### Aim of the exercise
Exactly as written, please repeat the data that follows, but not the pictures.

═══

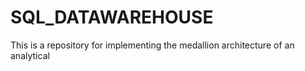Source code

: # SQL_DATAWAREHOUSE
This is a repository for implementing the medallion architecture of an analytical 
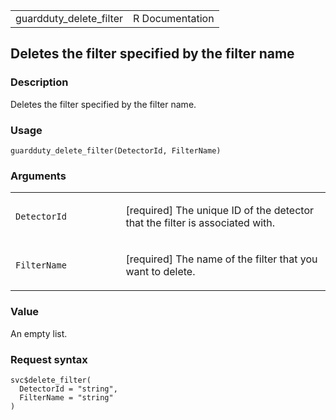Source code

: <table style="width: 100%;">
<tbody>
<tr class="odd">
<td>guardduty_delete_filter</td>
<td style="text-align: right;">R Documentation</td>
</tr>
</tbody>
</table>

## Deletes the filter specified by the filter name

### Description

Deletes the filter specified by the filter name.

### Usage

    guardduty_delete_filter(DetectorId, FilterName)

### Arguments

<table>
<colgroup>
<col style="width: 35%" />
<col style="width: 65%" />
</colgroup>
<tbody>
<tr class="odd">
<td><code
id="guardduty_delete_filter_:_DetectorId">DetectorId</code></td>
<td><p>[required] The unique ID of the detector that the filter is
associated with.</p></td>
</tr>
<tr class="even">
<td><code
id="guardduty_delete_filter_:_FilterName">FilterName</code></td>
<td><p>[required] The name of the filter that you want to
delete.</p></td>
</tr>
</tbody>
</table>

### Value

An empty list.

### Request syntax

    svc$delete_filter(
      DetectorId = "string",
      FilterName = "string"
    )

═══

### Solved problem
Source code

: # SQL_DATAWAREHOUSE
This is a repository for implementing the medallion architecture of an analytical 
Source code

: <table style="width: 100%;">
<tbody>
<tr class="odd">
<td>guardduty_delete_filter</td>
<td style="text-align: right;">R Documentation</td>
</tr>
</tbody>
</table>

## Deletes the filter specified by the filter name

### Description

Deletes the filter specified by the filter name.

### Usage

    guardduty_delete_filter(DetectorId, FilterName)

### Arguments

<table>
<colgroup>
<col style="width: 35%" />
<col style="width: 65%" />
</colgroup>
<tbody>
<tr class="odd">
<td><code
id="guardduty_delete_filter_:_DetectorId">DetectorId</code></td>
<td><p>[required] The unique ID of the detector that the filter is
associated with.</p></td>
</tr>
<tr class="even">
<td><code
id="guardduty_delete_filter_:_FilterName">FilterName</code></td>
<td><p>[required] The name of the filter that you want to
delete.</p></td>
</tr>
</tbody>
</table>

### Value

An empty list.

### Request syntax

    svc$delete_filter(
      DetectorId = "string",
      FilterName = "string"
    )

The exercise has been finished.